> [Exercise requirements]:
Please return each entry that follows exactly as written, and keep the pictures out.
*** Source information Section Begins ***
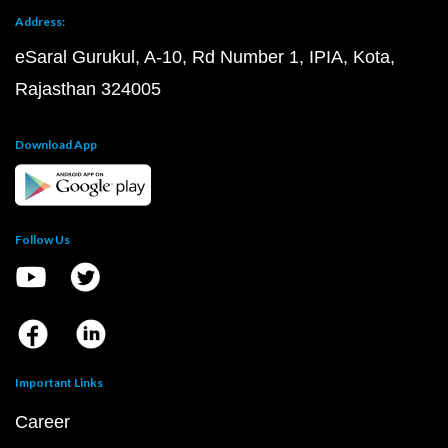
Address:
eSaral Gurukul, A-10, Rd Number 1, IPIA, Kota,
Rajasthan 324005
Download App
Follow Us
Important Links
Career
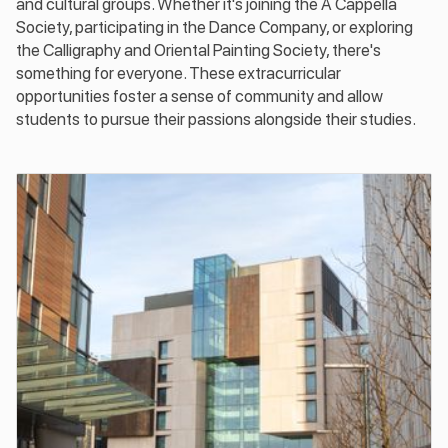
and cultural groups. Whether it's joining the A Cappella
Society, participating in the Dance Company, or exploring
the Calligraphy and Oriental Painting Society, there's
something for everyone. These extracurricular
opportunities foster a sense of community and allow
students to pursue their passions alongside their studies.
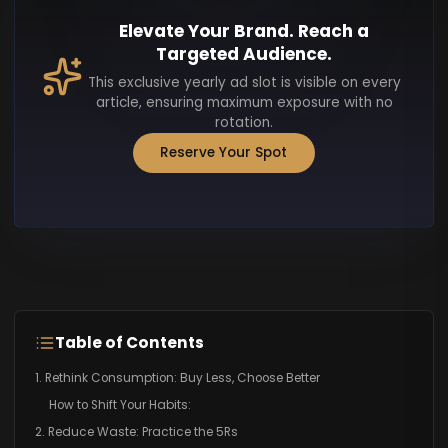
Elevate Your Brand. Reach a
Targeted Audience.
This exclusive yearly ad slot is visible on every
article, ensuring maximum exposure with no
rotation.
Reserve Your Spot
Table of Contents
1. Rethink Consumption: Buy Less, Choose Better
How to Shift Your Habits:
2. Reduce Waste: Practice the 5Rs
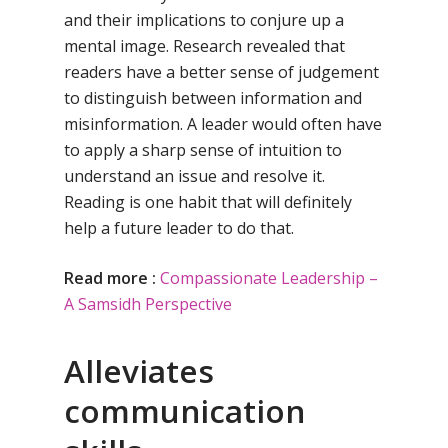
and their implications to conjure up a
mental image. Research revealed that
readers have a better sense of judgement
to distinguish between information and
misinformation. A leader would often have
to apply a sharp sense of intuition to
understand an issue and resolve it.
Reading is one habit that will definitely
help a future leader to do that.
Read more :
Compassionate Leadership –
A Samsidh Perspective
Alleviates
communication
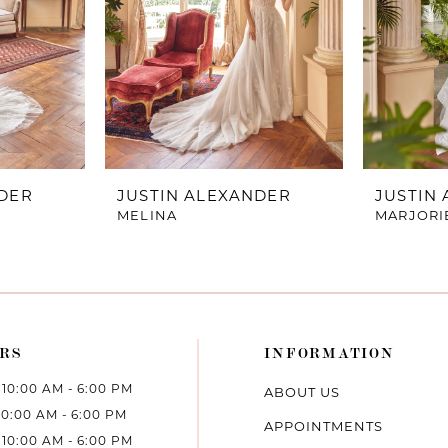
NDER
JUSTIN ALEXANDER
JUSTIN
MELINA
MARJORI
RS
INFORMATION
10:00 AM - 6:00 PM
ABOUT US
10:00 AM - 6:00 PM
APPOINTMENTS
10:00 AM - 6:00 PM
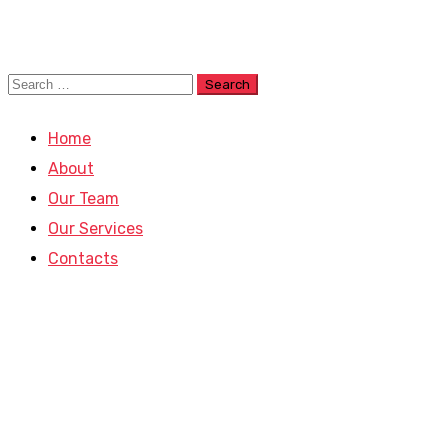
Home
About
Our Team
Our Services
Contacts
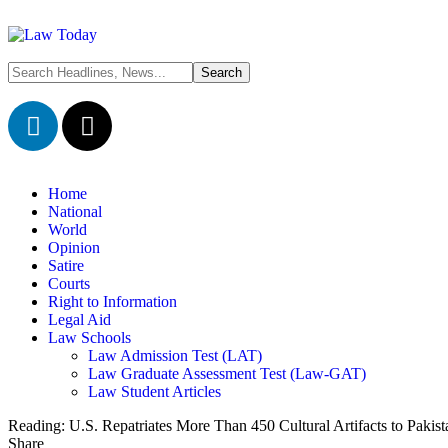
Home
National
World
Opinion
Satire
Courts
Right to Information
Legal Aid
Law Schools
Law Admission Test (LAT)
Law Graduate Assessment Test (Law-GAT)
Law Student Articles
Reading:
U.S. Repatriates More Than 450 Cultural Artifacts to Pakis
Share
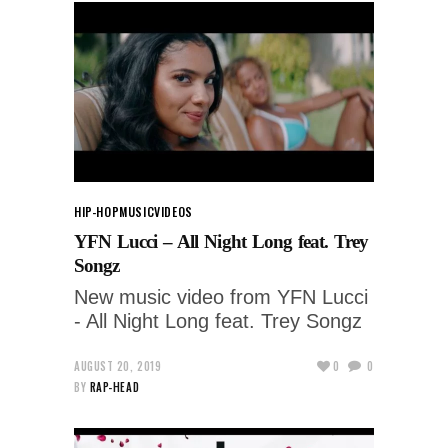
HIP-HOP
MUSIC
VIDEOS
YFN Lucci – All Night Long feat. Trey
Songz
New music video from YFN Lucci
- All Night Long feat. Trey Songz
AUGUST 20, 2019
0
0
BY
RAP-HEAD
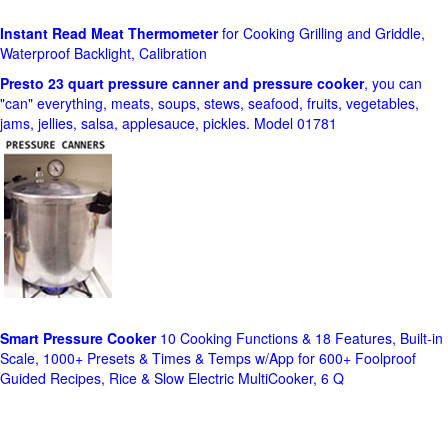
Instant Read Meat Thermometer
for Cooking Grilling and Griddle,
Waterproof Backlight, Calibration
Presto 23 quart pressure canner and pressure cooker
, you can
"can" everything, meats, soups, stews, seafood, fruits, vegetables,
jams, jellies, salsa, applesauce, pickles. Model 01781
Smart Pressure Cooker
10 Cooking Functions & 18 Features, Built-in
Scale, 1000+ Presets & Times & Temps w/App for 600+ Foolproof
Guided Recipes, Rice & Slow Electric MultiCooker, 6 Q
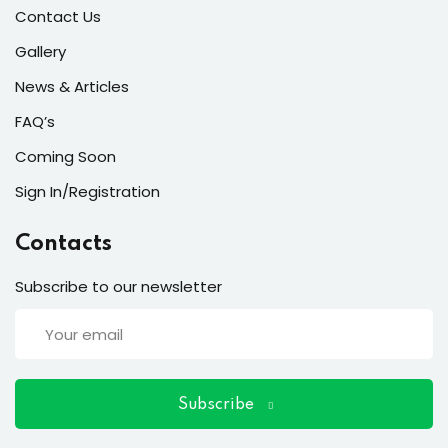
ort
Contact Us
for users and fixers)
Gallery
News & Articles
quirements
FAQ’s
Coming Soon
Sign In/Registration
Contacts
Subscribe to our newsletter
Subscribe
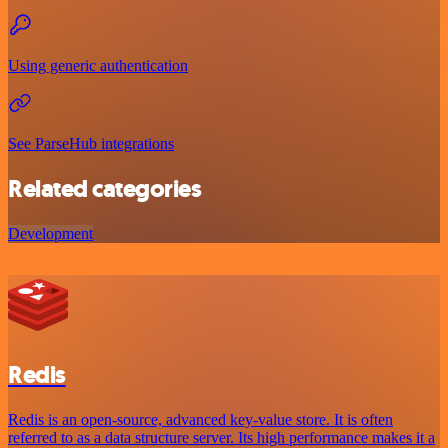
Using generic authentication
See ParseHub integrations
Related categories
Development
Redis
Redis is an open-source, advanced key-value store. It is often
referred to as a data structure server. Its high performance makes it a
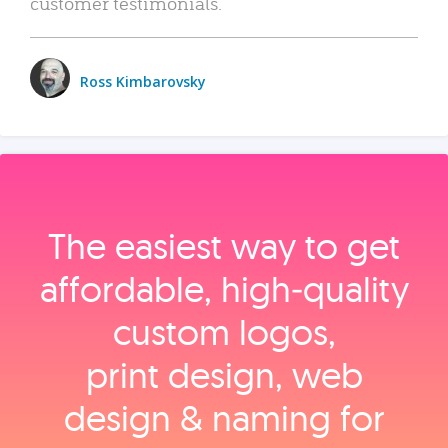
customer testimonials.
Ross Kimbarovsky
The easiest way to get
affordable, high‑quality
custom logos,
print design, web
design & naming for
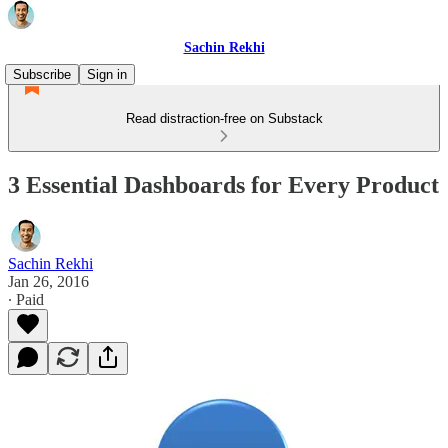
Sachin Rekhi
Subscribe
Sign in
Read distraction-free on Substack
3 Essential Dashboards for Every Product
Sachin Rekhi
Jan 26, 2016
∙ Paid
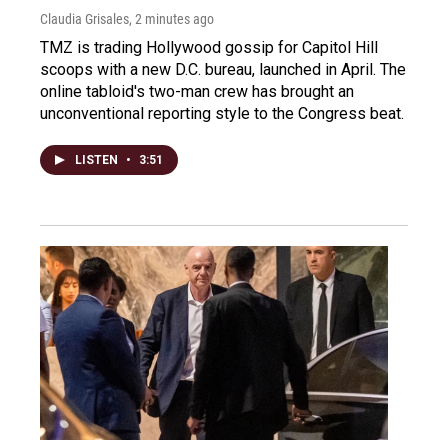
Claudia Grisales
, 2 minutes ago
TMZ is trading Hollywood gossip for Capitol Hill
scoops with a new D.C. bureau, launched in April. The
online tabloid's two-man crew has brought an
unconventional reporting style to the Congress beat.
LISTEN
•
3:51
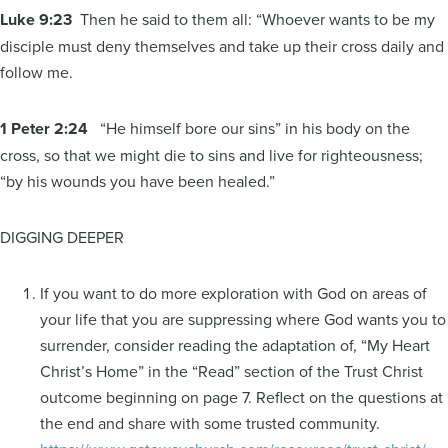
Luke 9:23
Then he said to them all: “Whoever wants to be my
disciple must deny themselves and take up their cross daily and
follow me.
1 Peter 2:24
“He himself bore our sins” in his body on the
cross, so that we might die to sins and live for righteousness;
“by his wounds you have been healed.”
DIGGING DEEPER
If you want to do more exploration with God on areas of
your life that you are suppressing where God wants you to
surrender, consider reading the adaptation of, “My Heart
Christ’s Home” in the “Read” section of the Trust Christ
outcome beginning on page 7. Reflect on the questions at
the end and share with some trusted community.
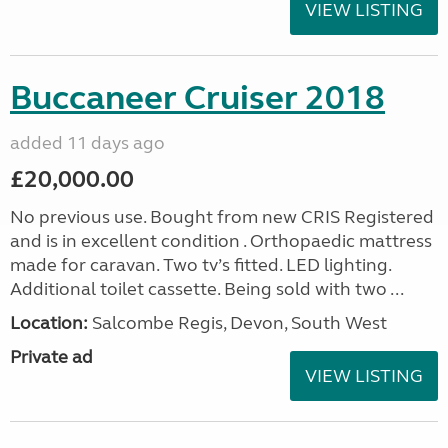
VIEW LISTING
Buccaneer Cruiser 2018
added 11 days ago
£20,000.00
No previous use. Bought from new CRIS Registered
and is in excellent condition . Orthopaedic mattress
made for caravan. Two tv’s fitted. LED lighting.
Additional toilet cassette. Being sold with two ...
Location:
Salcombe Regis, Devon, South West
Private ad
VIEW LISTING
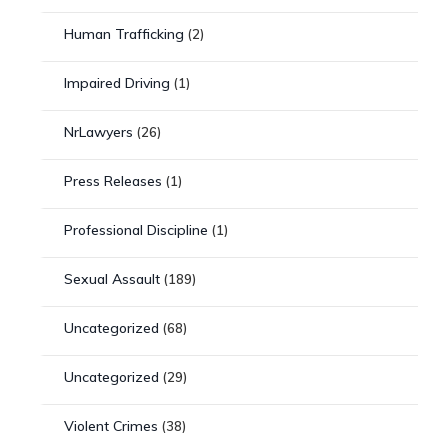
Human Trafficking
(2)
Impaired Driving
(1)
NrLawyers
(26)
Press Releases
(1)
Professional Discipline
(1)
Sexual Assault
(189)
Uncategorized
(68)
Uncategorized
(29)
Violent Crimes
(38)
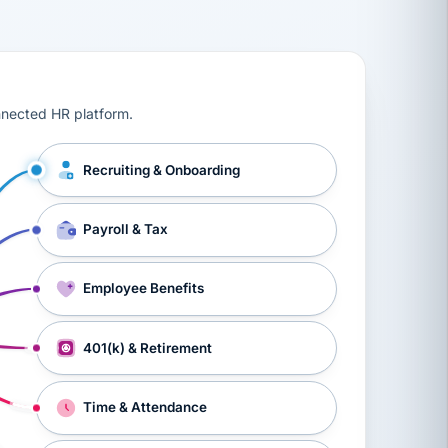
ts, workers’ compensation, onboarding, and a constant s
nnected HR platform.
Recruiting & Onboarding
Payroll & Tax
Employee Benefits
401(k) & Retirement
Time & Attendance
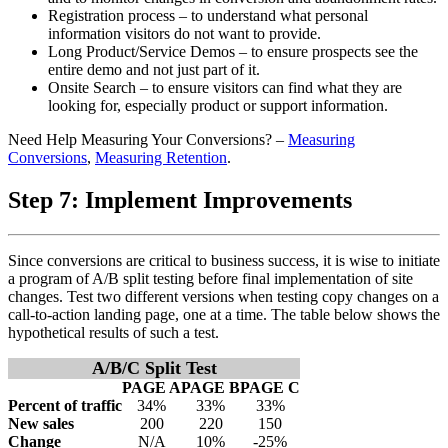
Registration process – to understand what personal
information visitors do not want to provide.
Long Product/Service Demos – to ensure prospects see the
entire demo and not just part of it.
Onsite Search – to ensure visitors can find what they are
looking for, especially product or support information.
Need Help Measuring Your Conversions? –
Measuring
Conversions
,
Measuring Retention
.
Step 7: Implement Improvements
Since conversions are critical to business success, it is wise to initiate
a program of A/B split testing before final implementation of site
changes. Test two different versions when testing copy changes on a
call-to-action landing page, one at a time. The table below shows the
hypothetical results of such a test.
A/B/C Split Test
PAGE A
PAGE B
PAGE C
Percent of traffic
34%
33%
33%
New sales
200
220
150
Change
N/A
10%
-25%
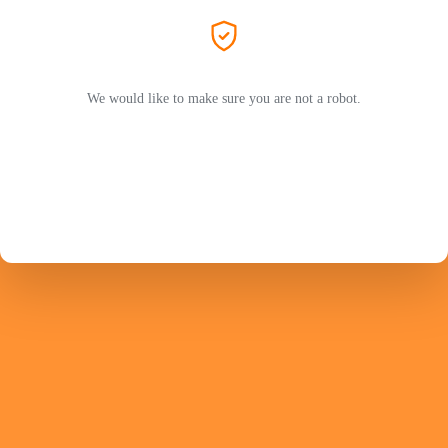
We would like to make sure you are not a robot.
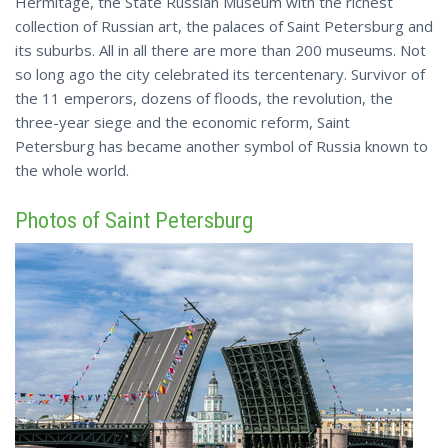
Hermitage, the State Russian Museum with the richest
collection of Russian art, the palaces of Saint Petersburg and
its suburbs. All in all there are more than 200 museums. Not
so long ago the city celebrated its tercentenary. Survivor of
the 11 emperors, dozens of floods, the revolution, the
three-year siege and the economic reform, Saint
Petersburg has became another symbol of Russia known to
the whole world.
Photos of Saint Petersburg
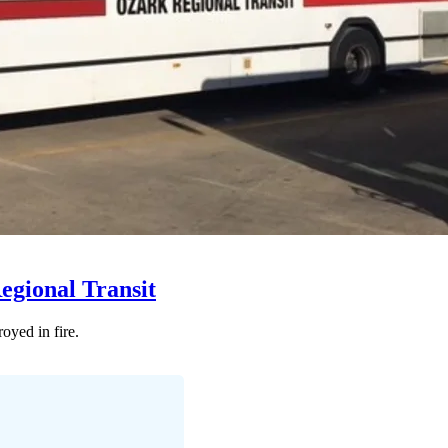
Regional Transit
oyed in fire.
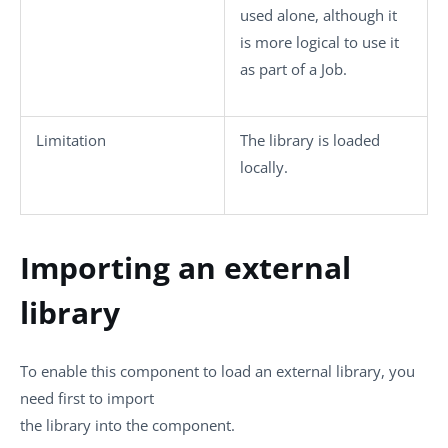
used alone, although it
is more logical to use it
as part of a Job.
Limitation
The library is loaded
locally.
Importing an external
library
To enable this component to load an external library, you
need first to import
the library into the component.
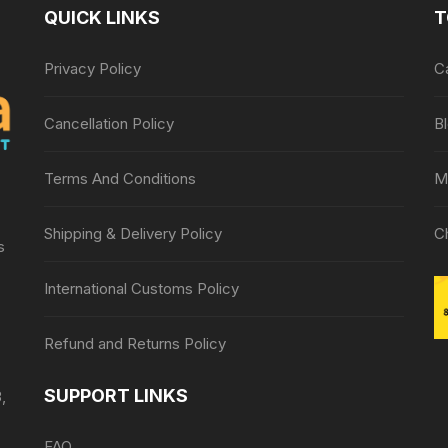
QUICK LINKS
T
Privacy Policy
C
Cancellation Policy
B
Terms And Conditions
M
Shipping & Delivery Policy
C
s
International Customs Policy
Refund and Returns Policy
SUPPORT LINKS
,
FAQ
*** Source information Section Ends ***
> [Exercise answer]:
Address:
eSaral Gurukul, A-10, Rd Number 1, IPIA, Kota,
Rajasthan 324005
Download App
Follow Us
Important Links
Career
and cultural groups. Whether it's joining the A Cappella
Society, participating in the Dance Company, or exploring
the Calligraphy and Oriental Painting Society, there's
something for everyone. These extracurricular
opportunities foster a sense of community and allow
students to pursue their passions alongside their studies.
Elevate Your Brand. Reach a
Targeted Audience.
This exclusive yearly ad slot is visible on every
article, ensuring maximum exposure with no
rotation.
Reserve Your Spot
Table of Contents
1. Rethink Consumption: Buy Less, Choose Better
How to Shift Your Habits:
2. Reduce Waste: Practice the 5Rs
and their implications to conjure up a
mental image. Research revealed that
readers have a better sense of judgement
to distinguish between information and
misinformation. A leader would often have
to apply a sharp sense of intuition to
understand an issue and resolve it.
Reading is one habit that will definitely
help a future leader to do that.
Read more :
Compassionate Leadership –
A Samsidh Perspective
Alleviates
communication
NDER
JUSTIN ALEXANDER
JUSTIN
MELINA
MARJORI
RS
INFORMATION
10:00 AM - 6:00 PM
ABOUT US
10:00 AM - 6:00 PM
APPOINTMENTS
10:00 AM - 6:00 PM
Home
About
Our Team
Our Services
Contacts
Home
National
World
Opinion
Satire
Courts
Right to Information
Legal Aid
Law Schools
Law Admission Test (LAT)
Law Graduate Assessment Test (Law-GAT)
Law Student Articles
Reading:
U.S. Repatriates More Than 450 Cultural Artifacts to Pakis
Share
HIP-HOP
MUSIC
VIDEOS
YFN Lucci – All Night Long feat. Trey
Songz
New music video from YFN Lucci
- All Night Long feat. Trey Songz
AUGUST 20, 2019
0
0
BY
RAP-HEAD
Instant Read Meat Thermometer
for Cooking Grilling and Griddle,
Waterproof Backlight, Calibration
Presto 23 quart pressure canner and pressure cooker
, you can
"can" everything, meats, soups, stews, seafood, fruits, vegetables,
jams, jellies, salsa, applesauce, pickles. Model 01781
Smart Pressure Cooker
10 Cooking Functions & 18 Features, Built-in
Scale, 1000+ Presets & Times & Temps w/App for 600+ Foolproof
Guided Recipes, Rice & Slow Electric MultiCooker, 6 Q
ort
Contact Us
for users and fixers)
Gallery
News & Articles
quirements
FAQ’s
Coming Soon
Sign In/Registration
Contacts
Subscribe to our newsletter
Subscribe
Using generic authentication
See ParseHub integrations
Related categories
Development
Redis
Redis is an open-source, advanced key-value store. It is often
referred to as a data structure server. Its high performance makes it a
customer testimonials.
Ross Kimbarovsky
The easiest way to get
affordable, high‑quality
custom logos,
print design, web
design & naming for
Sachin Rekhi
Subscribe
Sign in
Read distraction-free on Substack
3 Essential Dashboards for Every Product
Sachin Rekhi
Jan 26, 2016
∙ Paid
Claudia Grisales
, 2 minutes ago
TMZ is trading Hollywood gossip for Capitol Hill
scoops with a new D.C. bureau, launched in April. The
online tabloid's two-man crew has brought an
unconventional reporting style to the Congress beat.
LISTEN
•
3:51
Luke 9:23
Then he said to them all: “Whoever wants to be my
disciple must deny themselves and take up their cross daily and
follow me.
1 Peter 2:24
“He himself bore our sins” in his body on the
cross, so that we might die to sins and live for righteousness;
“by his wounds you have been healed.”
DIGGING DEEPER
If you want to do more exploration with God on areas of
your life that you are suppressing where God wants you to
surrender, consider reading the adaptation of, “My Heart
Christ’s Home” in the “Read” section of the Trust Christ
outcome beginning on page 7. Reflect on the questions at
the end and share with some trusted community.
VIEW LISTING
Buccaneer Cruiser 2018
added 11 days ago
£20,000.00
No previous use. Bought from new CRIS Registered
and is in excellent condition . Orthopaedic mattress
made for caravan. Two tv’s fitted. LED lighting.
Additional toilet cassette. Being sold with two ...
Location:
Salcombe Regis, Devon, South West
Private ad
VIEW LISTING
Human Trafficking
(2)
Impaired Driving
(1)
NrLawyers
(26)
Press Releases
(1)
Professional Discipline
(1)
Sexual Assault
(189)
Uncategorized
(68)
Uncategorized
(29)
Violent Crimes
(38)
ts, workers’ compensation, onboarding, and a constant s
nnected HR platform.
Recruiting & Onboarding
Payroll & Tax
Employee Benefits
401(k) & Retirement
Time & Attendance
Registration process – to understand what personal
information visitors do not want to provide.
Long Product/Service Demos – to ensure prospects see the
entire demo and not just part of it.
Onsite Search – to ensure visitors can find what they are
looking for, especially product or support information.
Need Help Measuring Your Conversions? –
Measuring
Conversions
,
Measuring Retention
.
Step 7: Implement Improvements
Since conversions are critical to business success, it is wise to initiate
a program of A/B split testing before final implementation of site
changes. Test two different versions when testing copy changes on a
call-to-action landing page, one at a time. The table below shows the
hypothetical results of such a test.
A/B/C Split Test
PAGE A
PAGE B
PAGE C
Percent of traffic
34%
33%
33%
New sales
200
220
150
Change
N/A
10%
-25%
We would like to make sure you are not a robot.
Hermitage, the State Russian Museum with the richest
collection of Russian art, the palaces of Saint Petersburg and
its suburbs. All in all there are more than 200 museums. Not
so long ago the city celebrated its tercentenary. Survivor of
the 11 emperors, dozens of floods, the revolution, the
three-year siege and the economic reform, Saint
Petersburg has became another symbol of Russia known to
the whole world.
Photos of Saint Petersburg
Regional Transit
oyed in fire.
used alone, although it
is more logical to use it
as part of a Job.
Limitation
The library is loaded
locally.
Importing an external
library
To enable this component to load an external library, you
need first to import
the library into the component.
QUICK LINKS
T
Privacy Policy
C
Cancellation Policy
B
Terms And Conditions
M
Shipping & Delivery Policy
C
s
International Customs Policy
Refund and Returns Policy
SUPPORT LINKS
,
FAQ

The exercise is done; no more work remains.